The Science

Peer-reviewed.
Wrist-deployed.

The sensing technology inside CortiWatch was not invented in a pitch deck. It was published, reviewed, and validated — by people who intended something very different.

The foundation

In 2019, researchers at the University of Texas at Dallas published "CortiWatch: Watch-Based Cortisol Tracker" in Future Science OA [1]. The team — Rice, Upasham, Jagannath, Manuel, Pali, and Prasad — demonstrated that cortisol, the body's primary stress hormone, could be measured electrochemically from passively expressed sweat, continuously, in a watch form factor, tracking the hormone's natural daily rhythm over hours of ordinary wear.

No needles. No lab visits. No interruption to the wearer's day. A quiet, continuous window into the human stress response, opened from the wrist.

It is, genuinely, beautiful work. The authors envisioned applications in personalized medicine: managing adrenal disorders, understanding chronic stress, helping patients see what their own bodies were carrying.

From medicine to management

We read the same paper and asked a different question.

If the diurnal cortisol curve can be observed continuously… and work is the dominant input to that curve… then the curve isn't a health record. It's a performance surface.

Medicine wanted to know when cortisol was abnormal. We wanted to know when it was underutilized. A workforce sitting below its optimal stress band is, biochemically speaking, idle capital. The literature gave us the sensor. The sprint board gave us the denominator. NeuralHR simply connected them.

NeuralHR Applied Research

Our internal research program extends the peer-reviewed foundation in directions the original authors did not pursue, would not pursue, and have not been asked about.

NHR-WP-014 · Internal whitepaper · Not submitted for review

Suppressed cortisol as a leading indicator of voluntary attrition

Across 4,212 monitored employees, resignation events were preceded by a mean 11.3 days of anomalously low workplace cortisol — the biochemical signature of disengagement. Retention interventions (scope increase, deadline compression) restored target-band readings in 71% of cases.

NHR-WP-019 · Internal whitepaper · Review declined by reviewers

The 18–24 µg/dL band: maximal sustained output without reportable medical event

Longitudinal sprint telemetry identifies an organizational sweet spot in which velocity is maximized while remaining 2.3 µg/dL below the threshold at which absence, escalation, or litigation become statistically material.

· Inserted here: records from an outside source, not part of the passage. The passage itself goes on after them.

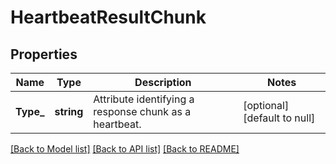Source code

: # HeartbeatResultChunk

## Properties
Name | Type | Description | Notes
------------ | ------------- | ------------- | -------------
**Type_** | **string** | Attribute identifying a response chunk as a heartbeat. | [optional] [default to null]

[[Back to Model list]](../README.md#documentation-for-models) [[Back to API list]](../README.md#documentation-for-api-endpoints) [[Back to README]](../README.md)


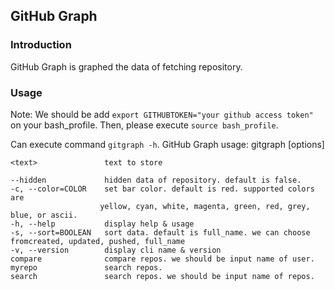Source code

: ## GitHub Graph

### Introduction
GitHub Graph is graphed the data of fetching repository.

### Usage
Note: We should be add `export GITHUBTOKEN="your github access token"` on your bash_profile.
Then, please execute `source bash_profile`.

Can execute command `gitgraph -h`.
    GitHub Graph
    usage: gitgraph [options] <text>

    <text>               text to store

    --hidden             hidden data of repository. default is false.
    -c, --color=COLOR    set bar color. default is red. supported colors are
                        yellow, cyan, white, magenta, green, red, grey, blue, or ascii.
    -h, --help           display help & usage
    -s, --sort=BOOLEAN   sort data. default is full_name. we can choose fromcreated, updated, pushed, full_name
    -v, --version        display cli name & version
    compare              compare repos. we should be input name of user.
    myrepo               search repos.
    search               search repos. we should be input name of repos.
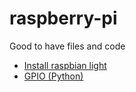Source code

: # raspberry-pi
Good to have files and code
* [Install raspbian light](https://github.com/mrastrom/raspberry-pi/blob/master/raspbian-lite.md)
* [GPIO (Python)](https://github.com/mrastrom/raspberry-pi/blob/master/Python.md)
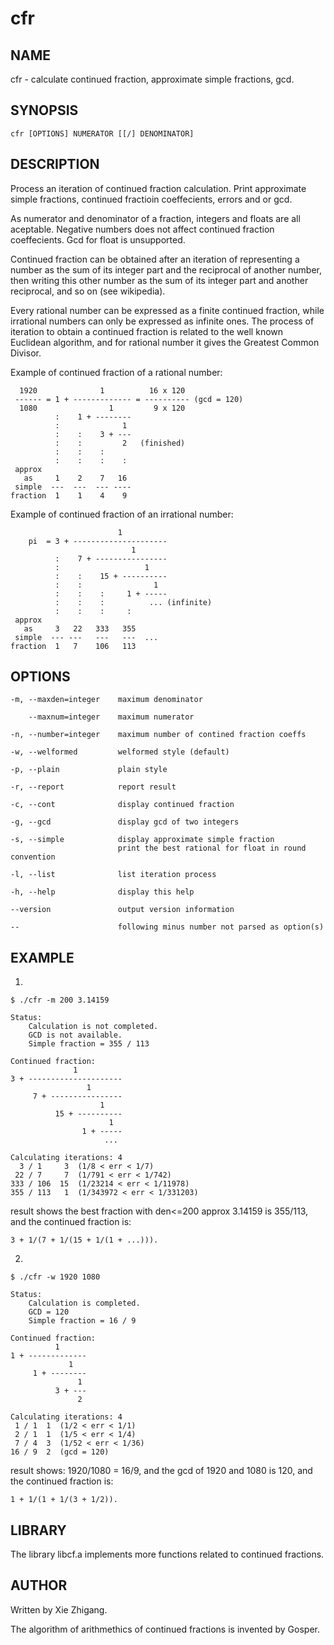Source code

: # cfr

## NAME

cfr - calculate continued fraction, approximate simple fractions, gcd.

## SYNOPSIS

    cfr [OPTIONS] NUMERATOR [[/] DENOMINATOR]

## DESCRIPTION

Process an iteration of continued fraction calculation. Print
approximate simple fractions, continued fractioin coeffecients, errors
and or gcd.

As numerator and denominator of a fraction, integers and floats are all
aceptable. Negative numbers does not affect continued fraction
coeffecients. Gcd for float is unsupported.

Continued fraction can be obtained after an iteration of representing a
number as the sum of its integer part and the reciprocal of another
number, then writing this other number as the sum of its integer part
and another reciprocal, and so on (see wikipedia).

Every rational number can be expressed as a finite continued fraction,
while irrational numbers can only be expressed as infinite ones.  The
process of iteration to obtain a continued fraction is related to the
well known Euclidean algorithm, and for rational number it gives the
Greatest Common Divisor.

Example of continued fraction of a rational number:

      1920              1          16 x 120
     ------ = 1 + ------------- = ---------- (gcd = 120)
      1080                1         9 x 120
              :    1 + --------
              :              1
              :    :    3 + ---
              :    :         2   (finished)
              :    :    :     
              :    :    :    :
     approx 
       as     1    2    7   16 
     simple  ---  ---  --- ----
    fraction  1    1    4    9

Example of continued fraction of an irrational number:

                            1
        pi  = 3 + ---------------------
                               1
              :    7 + ----------------
              :                   1
              :    :    15 + ----------
              :    :                1
              :    :    :     1 + -----
              :    :    :          ... (infinite) 
              :    :    :     :       
     approx 
       as     3   22   333   355
     simple  --- ---   ---   ---  ...
    fraction  1   7    106   113

## OPTIONS

    -m, --maxden=integer    maximum denominator

        --maxnum=integer    maximum numerator

    -n, --number=integer    maximum number of contined fraction coeffs

    -w, --welformed         welformed style (default)

    -p, --plain             plain style

    -r, --report            report result

    -c, --cont              display continued fraction

    -g, --gcd               display gcd of two integers

    -s, --simple            display approximate simple fraction
                            print the best rational for float in round convention

    -l, --list              list iteration process

    -h, --help              display this help

    --version               output version information

    --                      following minus number not parsed as option(s)

## EXAMPLE

1.

    $ ./cfr -m 200 3.14159

    Status:
        Calculation is not completed.
        GCD is not available.
        Simple fraction = 355 / 113
    
    Continued fraction:
                  1
    3 + ---------------------
                     1
         7 + ----------------
                        1
              15 + ----------
                          1
                    1 + -----
                         ...
    
    Calculating iterations: 4
      3 / 1     3  (1/8 < err < 1/7)
     22 / 7     7  (1/791 < err < 1/742)
    333 / 106  15  (1/23214 < err < 1/11978)
    355 / 113   1  (1/343972 < err < 1/331203)

result shows the best fraction with den<=200 approx 3.14159 is 355/113,
and the continued fraction is:

    3 + 1/(7 + 1/(15 + 1/(1 + ...))).

2.

    $ ./cfr -w 1920 1080

    Status:
        Calculation is completed.
        GCD = 120
        Simple fraction = 16 / 9

    Continued fraction:
              1
    1 + -------------
                 1
         1 + --------
                   1
              3 + ---
                   2

    Calculating iterations: 4
     1 / 1  1  (1/2 < err < 1/1)
     2 / 1  1  (1/5 < err < 1/4)
     7 / 4  3  (1/52 < err < 1/36)
    16 / 9  2  (gcd = 120)

result shows: 1920/1080 = 16/9, and the gcd of 1920 and 1080 is 120, and
the continued fraction is:

    1 + 1/(1 + 1/(3 + 1/2)).


## LIBRARY

The library libcf.a implements more functions related to continued fractions.


## AUTHOR

Written by Xie Zhigang.

The algorithm of arithmethics of continued fractions is invented by Gosper.
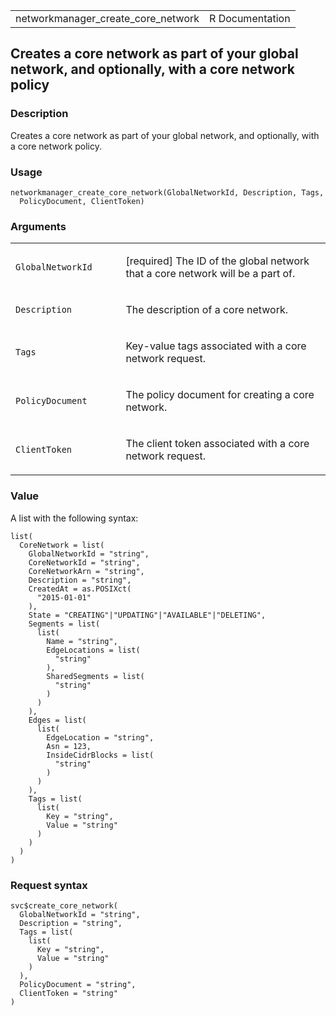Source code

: <table style="width: 100%;">
<tbody>
<tr class="odd">
<td>networkmanager_create_core_network</td>
<td style="text-align: right;">R Documentation</td>
</tr>
</tbody>
</table>

## Creates a core network as part of your global network, and optionally, with a core network policy

### Description

Creates a core network as part of your global network, and optionally,
with a core network policy.

### Usage

    networkmanager_create_core_network(GlobalNetworkId, Description, Tags,
      PolicyDocument, ClientToken)

### Arguments

<table>
<colgroup>
<col style="width: 35%" />
<col style="width: 65%" />
</colgroup>
<tbody>
<tr class="odd">
<td><code
id="networkmanager_create_core_network_:_GlobalNetworkId">GlobalNetworkId</code></td>
<td><p>[required] The ID of the global network that a core network will
be a part of.</p></td>
</tr>
<tr class="even">
<td><code
id="networkmanager_create_core_network_:_Description">Description</code></td>
<td><p>The description of a core network.</p></td>
</tr>
<tr class="odd">
<td><code
id="networkmanager_create_core_network_:_Tags">Tags</code></td>
<td><p>Key-value tags associated with a core network request.</p></td>
</tr>
<tr class="even">
<td><code
id="networkmanager_create_core_network_:_PolicyDocument">PolicyDocument</code></td>
<td><p>The policy document for creating a core network.</p></td>
</tr>
<tr class="odd">
<td><code
id="networkmanager_create_core_network_:_ClientToken">ClientToken</code></td>
<td><p>The client token associated with a core network request.</p></td>
</tr>
</tbody>
</table>

### Value

A list with the following syntax:

    list(
      CoreNetwork = list(
        GlobalNetworkId = "string",
        CoreNetworkId = "string",
        CoreNetworkArn = "string",
        Description = "string",
        CreatedAt = as.POSIXct(
          "2015-01-01"
        ),
        State = "CREATING"|"UPDATING"|"AVAILABLE"|"DELETING",
        Segments = list(
          list(
            Name = "string",
            EdgeLocations = list(
              "string"
            ),
            SharedSegments = list(
              "string"
            )
          )
        ),
        Edges = list(
          list(
            EdgeLocation = "string",
            Asn = 123,
            InsideCidrBlocks = list(
              "string"
            )
          )
        ),
        Tags = list(
          list(
            Key = "string",
            Value = "string"
          )
        )
      )
    )

### Request syntax

    svc$create_core_network(
      GlobalNetworkId = "string",
      Description = "string",
      Tags = list(
        list(
          Key = "string",
          Value = "string"
        )
      ),
      PolicyDocument = "string",
      ClientToken = "string"
    )
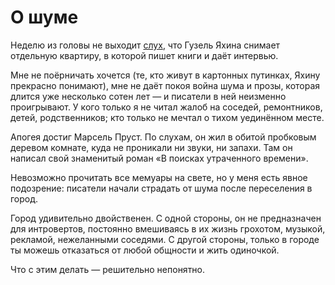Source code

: 
# О шуме

Неделю из головы не выходит [слух][1], что Гузель Яхина снимает отдельную квартиру, в которой пишет книги и даёт интервью.

Мне не поёрничать хочется (те, кто живут в картонных путинках, Яхину прекрасно понимают), мне не даёт покоя война шума и прозы, которая длится уже несколько сотен лет — и писатели в ней неизменно проигрывают. У кого только я не читал жалоб на соседей, ремонтников, детей, родственников; кто только не мечтал о тихом уединённом месте.

Апогея достиг Марсель Пруст. По слухам, он жил в обитой пробковым деревом комнате, куда не проникали ни звуки, ни запахи. Там он написал свой знаменитый роман «В поисках утраченного времени».

Невозможно прочитать все мемуары на свете, но у меня есть явное подозрение: писатели начали страдать от шума после переселения в город. 

Город удивительно двойственен. С одной стороны, он не предназначен для интровертов, постоянно вмешиваясь в их жизнь грохотом, музыкой, рекламой, нежеланными соседями. С другой стороны, только в городе ты можешь отказаться от любой общности и жить одиночкой. 

Что с этим делать — решительно непонятно.

[1]:	t.me/stoner_watching_you/433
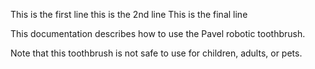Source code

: This is the first line
this is the 2nd line
This is the final line

This documentation describes how to use the Pavel robotic
toothbrush.

Note that this toothbrush is not safe to use for children,
adults, or pets.

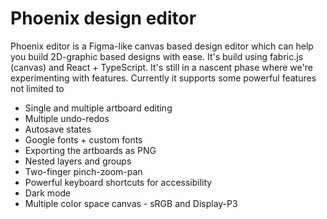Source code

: # Phoenix design editor

Phoenix editor is a Figma-like canvas based design editor which can help you build 2D-graphic based designs with ease. It's build using fabric.js (canvas) and React + TypeScript.
It's still in a nascent phase where we're experimenting with features. Currently it supports some powerful features not limited to

* Single and multiple artboard editing
* Multiple undo-redos
* Autosave states
* Google fonts + custom fonts
* Exporting the artboards as PNG
* Nested layers and groups
* Two-finger pinch-zoom-pan
* Powerful keyboard shortcuts for accessibility
* Dark mode
* Multiple color space canvas - sRGB and Display-P3
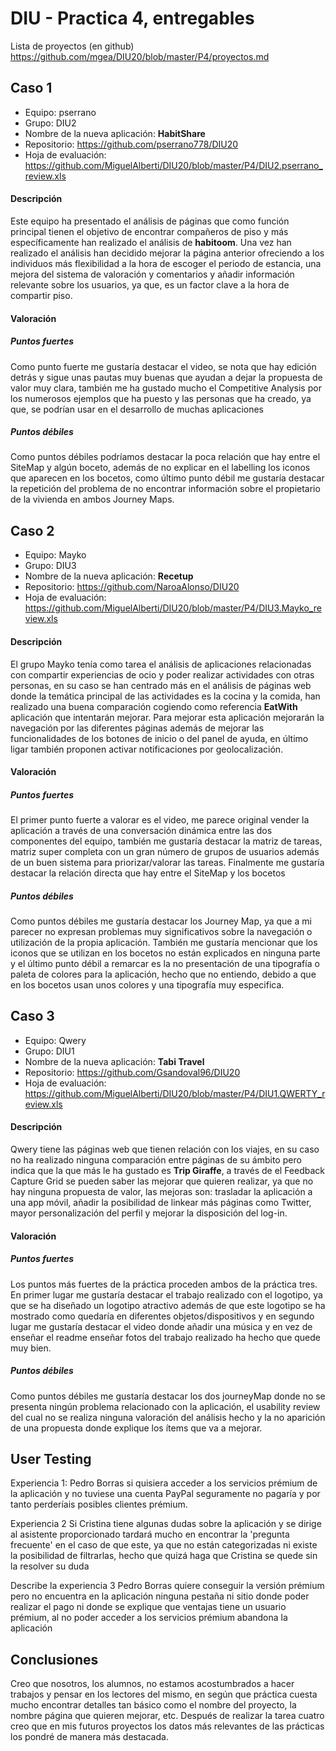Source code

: # DIU - Practica 4, entregables

Lista de proyectos (en github) https://github.com/mgea/DIU20/blob/master/P4/proyectos.md

## Caso 1
* Equipo: pserrano
* Grupo: DIU2
* Nombre de la nueva aplicación: **HabitShare**
* Repositorio: https://github.com/pserrano778/DIU20
* Hoja de evaluación: https://github.com/MiguelAlberti/DIU20/blob/master/P4/DIU2.pserrano_review.xls
#### Descripción
Este equipo ha presentado el análisis de páginas que como función principal tienen el objetivo de encontrar compañeros de piso y más específicamente han realizado el análisis de **habitoom**. Una vez han realizado el análisis han decidido mejorar la página anterior ofreciendo a los individuos más flexibilidad a la hora de escoger el periodo de estancia, una mejora del sistema de valoración y comentarios y añadir información relevante sobre los usuarios, ya que, es un factor clave a la hora de compartir piso.
#### Valoración
##### Puntos fuertes
Como punto fuerte me gustaría destacar el video, se nota que hay edición detrás y sigue unas pautas muy buenas que ayudan a dejar la propuesta de valor muy clara, también me ha gustado mucho el Competitive Analysis por los numerosos ejemplos que ha puesto y las personas que ha creado, ya que, se podrían usar en el desarrollo de muchas aplicaciones
##### Puntos débiles
Como puntos débiles podríamos destacar la poca relación que hay entre el SiteMap y algún boceto, además de no explicar en el labelling los iconos que aparecen en los bocetos, como último punto débil me gustaría destacar la repetición del problema de no encontrar información sobre el propietario de la vivienda en ambos Journey Maps.

## Caso 2
* Equipo: Mayko 
* Grupo: DIU3
* Nombre de la nueva aplicación: **Recetup**
* Repositorio: https://github.com/NaroaAlonso/DIU20
* Hoja de evaluación: https://github.com/MiguelAlberti/DIU20/blob/master/P4/DIU3.Mayko_review.xls
#### Descripción
El grupo Mayko tenía como tarea el análisis de aplicaciones relacionadas con compartir experiencias de ocio y poder realizar actividades con otras personas, en su caso se han centrado más en el análisis de páginas web donde la temática principal de las actividades es la cocina y la comida, han realizado una buena comparación cogiendo como referencia **EatWith** aplicación que intentarán mejorar.
Para mejorar esta aplicación mejorarán la navegación por las diferentes páginas además de mejorar las funcionalidades de los botones de inicio o del panel de ayuda, en último ligar también proponen activar notificaciones por geolocalización.
#### Valoración
##### Puntos fuertes
El primer punto fuerte a valorar es el video, me parece original vender la aplicación a través de una conversación dinámica entre las dos componentes del equipo, también me gustaría destacar la matriz de tareas, matriz super completa con un gran número de grupos de usuarios además de un buen sistema para priorizar/valorar las tareas. Finalmente me gustaría destacar la relación directa que hay entre el SiteMap y los bocetos
##### Puntos débiles
Como puntos débiles me gustaría destacar los Journey Map, ya que a mi parecer no expresan problemas muy significativos sobre la navegación o utilización de la propia aplicación. También me gustaría mencionar que los iconos que se utilizan en los bocetos no están explicados en ninguna parte y el último punto débil a remarcar es la no presentación de una tipografía o paleta de colores para la aplicación, hecho que no entiendo, debido a que en los bocetos usan unos colores y una tipografía muy especifica.


## Caso 3
* Equipo: Qwery
* Grupo: DIU1
* Nombre de la nueva aplicación: **Tabi Travel**
* Repositorio: https://github.com/Gsandoval96/DIU20
* Hoja de evaluación: https://github.com/MiguelAlberti/DIU20/blob/master/P4/DIU1.QWERTY_review.xls
#### Descripción
Qwery tiene las páginas web que tienen relación con los viajes, en su caso no ha realizado ninguna comparación entre páginas de su ámbito pero indica que la que más le ha gustado es **Trip Giraffe**, a través de el Feedback Capture Grid se pueden saber las mejorar que quieren realizar, ya que no hay ninguna propuesta de valor, las mejoras son: trasladar la aplicación a una app móvil, añadir la posibilidad de linkear más páginas como Twitter, mayor personalización del perfil y mejorar la disposición del log-in.
#### Valoración
##### Puntos fuertes
Los puntos más fuertes de la práctica proceden ambos de la práctica tres. En primer lugar me gustaría destacar el trabajo realizado con el logotipo, ya que se ha diseñado un logotipo atractivo además de que este logotipo se ha mostrado como quedaría en diferentes objetos/dispositivos y en segundo lugar me gustaría destacar el video donde añadir una música y en vez de enseñar el readme enseñar fotos del trabajo realizado ha hecho que quede muy bien.
##### Puntos débiles
Como puntos débiles me gustaría destacar los dos journeyMap donde no se presenta ningún problema relacionado con la aplicación, el usability review del cual no se realiza ninguna valoración del análisis hecho y la no aparición de una propuesta donde explique los ítems que va a mejorar.



## User Testing

Experiencia 1:
Pedro Borras si quisiera acceder a los servicios prémium de la aplicación y no tuviese una cuenta PayPal seguramente no pagaría y por tanto perderíais posibles clientes prémium.

Experiencia 2
Si Cristina tiene algunas dudas sobre la aplicación y se dirige al asistente proporcionado tardará mucho en encontrar la 'pregunta frecuente' en el caso de que este, ya que no están categorizadas ni existe la posibilidad de filtrarlas, hecho que quizá haga que Cristina se quede sin la resolver su duda

Describe la experiencia 3
Pedro Borras quiere conseguir la versión prémium pero no encuentra en la aplicación ninguna pestaña ni sitio donde poder realizar el pago ni donde se explique que ventajas tiene un usuario prémium, al no poder acceder a los servicios prémium abandona la aplicación


## Conclusiones
Creo que nosotros, los alumnos, no estamos acostumbrados a hacer trabajos y pensar en los lectores del mismo, en según que práctica cuesta mucho encontrar detalles tan básico como el nombre del proyecto, la nombre página que quieren mejorar, etc. Después de realizar la tarea cuatro creo que en mis futuros proyectos los datos más relevantes de las prácticas los pondré de manera más destacada.
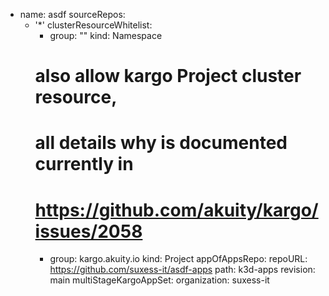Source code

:- name:  asdf
  sourceRepos:
  - '*'
  clusterResourceWhitelist:
    - group: ""
      kind: Namespace
    # also allow kargo Project cluster resource,
    # all details why is documented currently in
    # https://github.com/akuity/kargo/issues/2058
    - group: kargo.akuity.io
      kind: Project
  appOfAppsRepo:
    repoURL: https://github.com/suxess-it/asdf-apps
    path: k3d-apps
    revision: main
  multiStageKargoAppSet:
    organization: suxess-it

NHR-WP-022 · Internal whitepaper · Cited in the board deck

A cortisol cost model for story-point estimation

Story points predict effort poorly; micrograms predict it precisely. We propose replacing planning poker with a biochemical futures market in which each ticket carries a forecast cortisol cost, settled at sprint close against actual extraction.

References

  1. Rice P, Upasham S, Jagannath B, Manuel R, Pali M, Prasad S. "CortiWatch: Watch-Based Cortisol Tracker." Future Science OA, 5(9), 2019. doi:10.2144/fsoa-2019-0061 · ResearchGate
  2. NeuralHR Applied Research, whitepapers NHR-WP-014, -019, -022. Available upon subpoena.

Reference [1] is a real, peer-reviewed publication by real scientists who have no affiliation with, endorsement of, or — we sincerely hope — awareness of NeuralHR. Their work aims to help patients. Everything else on this page, and this entire site, is satire. Reference [2] does not exist, which is for the best.